Царица — мать отходит. Ребенку — царю вновь подают скипетр и державу, на колени кладут бархатную подушку, из правой руки опять берут державу, а маленькую ручку кладут на подушку, для целования. Бледная, как полотно, царевна Софья и смущенная царевна Марфа ведут под руки царевича Ивана для целования руки братишки — царя. Софья уже не плачет, только воспаленные глаза блестят лихорадочным огнем. Царевич Иван двигается, как автомат.
— Иди, иди, братец, у младшего братца — царя руку целовать, — злобно шипит Софья Алексеевна.
Больной подслеповатый царевич Иван смиренно целует крохотную ручку младшего брата.
За ним прикладываются царевны. Софья не целует, а как-то злобно тычется концами губ, словно бы это была не ручка ребенка, а холодная змея.
Прикладываются к этой ручке бояре, дворяне, гости торговые, тяглые и «всяких чинов людишки».
— Эка ручка! Махонька, беленька, точно сахарна, и скифетро держит, ишь ты, — невольно смущается тяглец Микишка, с боязнью нагибая свою всклоченную голову с суконным рылом к царской ручке, точно бы это было раскаленное железо.
Один Сумбулов не прикладывается и затирается в толпе: он боится взглянуть в глаза ребенка, сидящего на троне.

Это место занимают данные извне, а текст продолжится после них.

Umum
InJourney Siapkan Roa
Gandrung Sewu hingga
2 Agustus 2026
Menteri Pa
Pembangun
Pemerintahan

Ему почему-то разом вспоминается далекий Крым, голубое море и чайки, жалобно кричащие над трупом прибитого к берегу невольника…
«А надо мной воронье будет каркать, как вырастет вот этот…
Фу ты, дьявол! Сгинь — пропади!..»
Прикладывались к царской ручке и стрельцы. А думали ли они, что эта самая ручонка будет когда-то рубить их воловьи шеи?